Guide to support events in the Library, College and the wider environment.
About Fake News
Fake News can be stories which are sensationalised, biased or untrue.
The increase in news consumption via mobile devices has seen the amount of Fake News increase, but it is nothing new and examples can be found throughout history.
Fake News can be categorised as Fabrication, Disinformation, Misinformation, and Propaganda.
Recent examples of Fake News
Recent examples of Fake News include stories denying the invasion of Ukraine, vaccinations being used to implant a microchip, or undermining the seriousness of global warming. In all cases you can find more reliable sources to challenge these stories.
Use Fact Checking Sites
History of Fake News
Fake News is not a new thing, it has been around as long as there has been printing and mass media.
Some famous examples include:
Great Moon Hoax
In 1835 newspaper the New York Sun claimed that life on the Moon had been discovered.

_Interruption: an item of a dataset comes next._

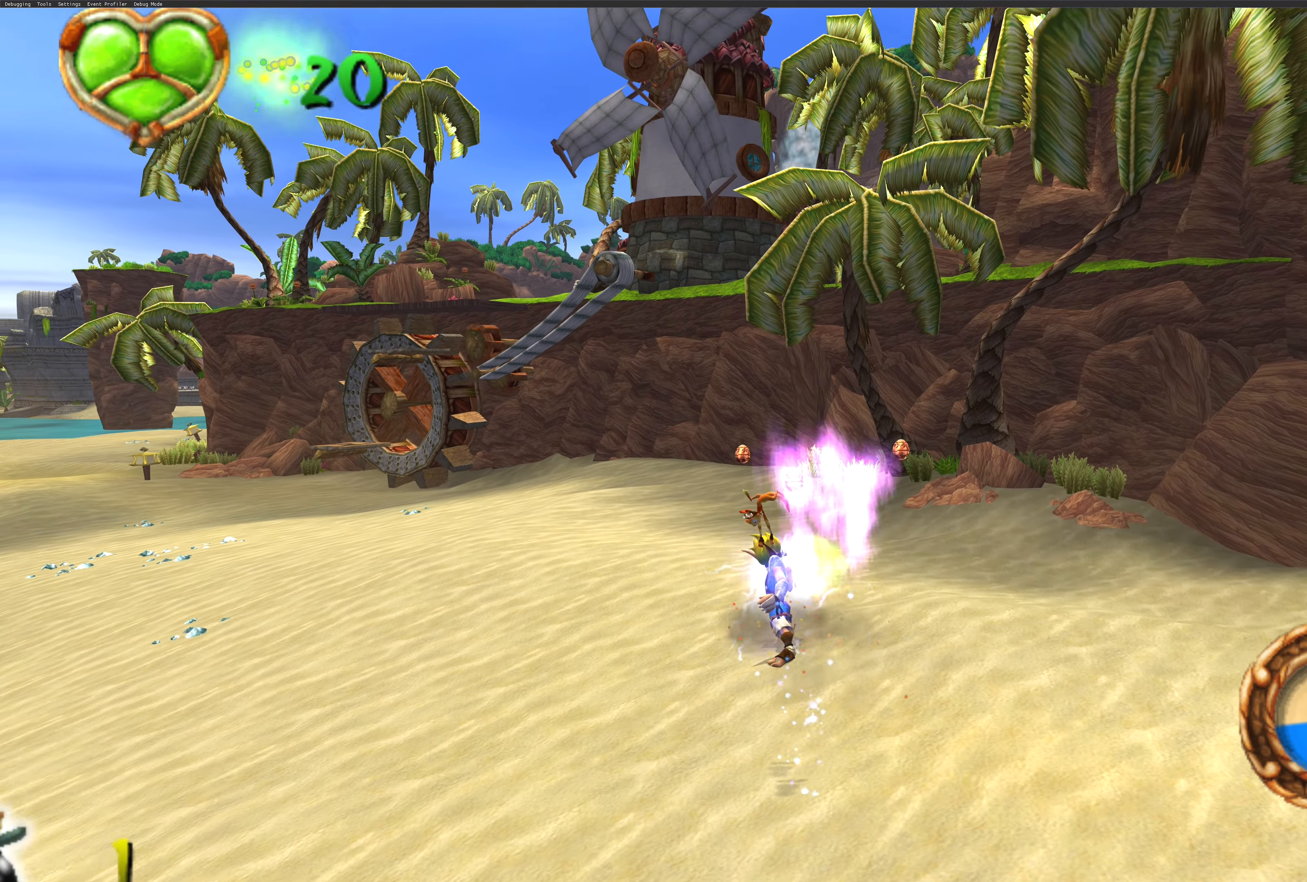
{"buttons": [], "left_stick": "center", "right_stick": "center", "events": []}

These discoveries were falsely attributed to a well known astronomer of the time, Sir John Herschel.
After successfully aquiring new subscribers to their newspaper, the paper then admitted that the story had been a hoax.
The Cottingley Fairies
In 1917 Elsie Wright and Frances Griffiths claimed to have photographed fairies in Cottingley, near Bradford.

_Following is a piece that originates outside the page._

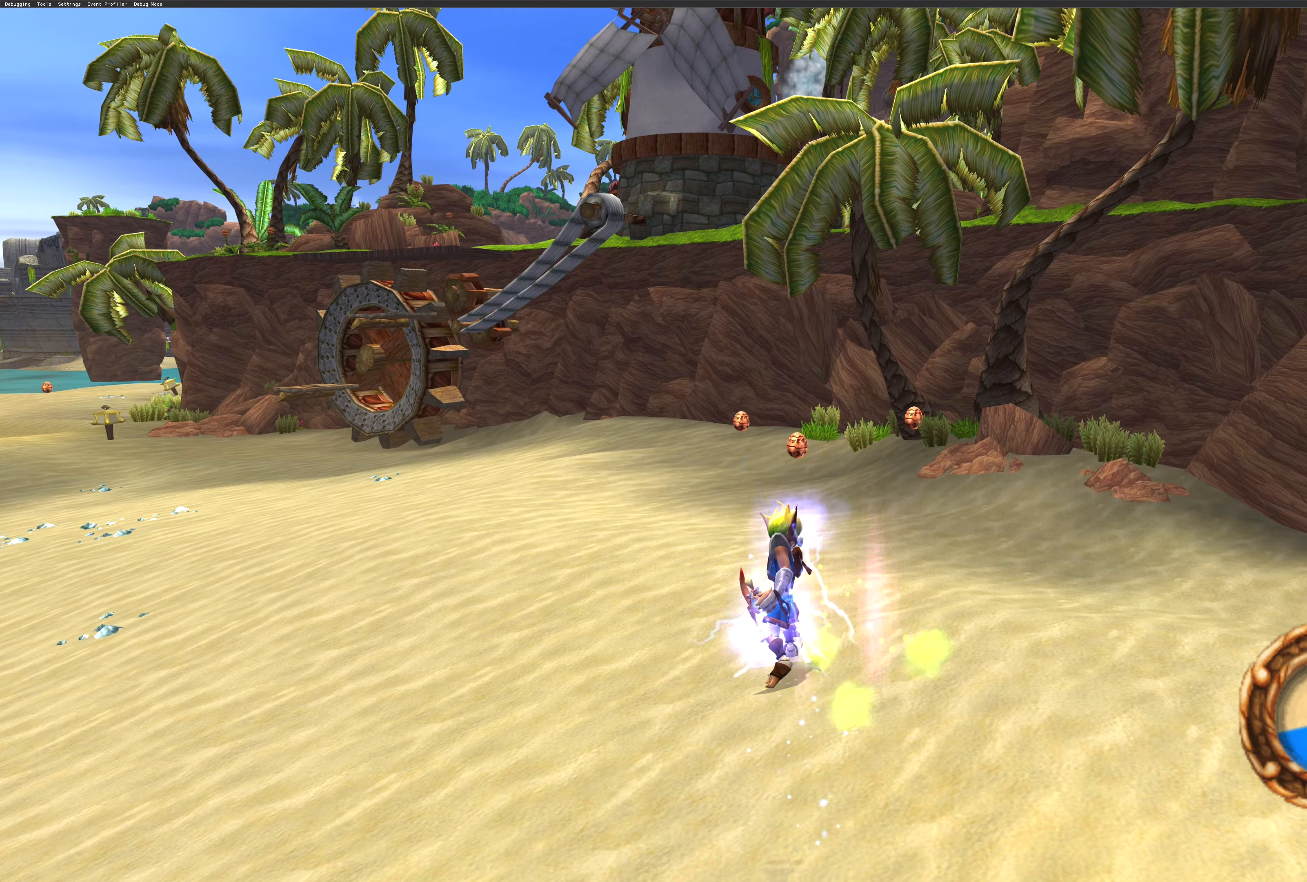
{"buttons": [], "left_stick": "up", "right_stick": "center", "events": [[466, "left_stick", "up"]]}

Sir Arthur Conan Doyle, creator of Sherlock Holmes. used them in an article he had written for The Strand Magazine.
It was not until the 1980s that the cousins admited they had faked them by cutting pictures out of books and using pins to attach them to trees.
The Hitler Diaries
In 1983 German magazine Stern and the Sunday Times payed nearly £4 million for the diaries of Adolf Hitler and had them verified by a history professor.
Academics authorising the documents had been misled by Stern journalists who had not been totally honest about the extent of chemical testing which had been done on the documents.
Subsequently, following rigorous forensic analysis which had not been performed previously, they were revealed to be fakes.
When Greeks Flew Kites
Listen to this BBC programe programme from 2019 in which Sarah Dunant explores the history of fake history.
Terms to be aware of
Mainly made up sensational information which is presented as being authentic information.
This could be the spreading of information about current events which are designed to worry or scare people.
Information, often biased, exaggerated or false, that is shared to mislead often using a polarised point of view.
This could be used to gain support by presenting misinformation about a subject to confuse people and win over their support.
False information that could deceive those reading it which has been shared with the deliberate intent in doing so.
This is when someone uses misleading stories, information or images on purpose, fully aware that the information is false or has been maliciously manipulated.
False information that could deceive those reading it which has been shared unintentionally.
This is generally rumour and gossip, someone sharing unverified stories, information or images without understanding that they are eityher misleading or untrue.
A hoax is the intentional use of misinformation with the express intention of deceiving people.
This could be telling someone a lie with the intent of getting them to act in a certain way.
Deep fakes
These are videos which have been manipulated to make it look like someone is doing or saying something they have not.
This could be the creation of a video featuring a person saying something which would contrardict what you would expect them to in order to discredit them.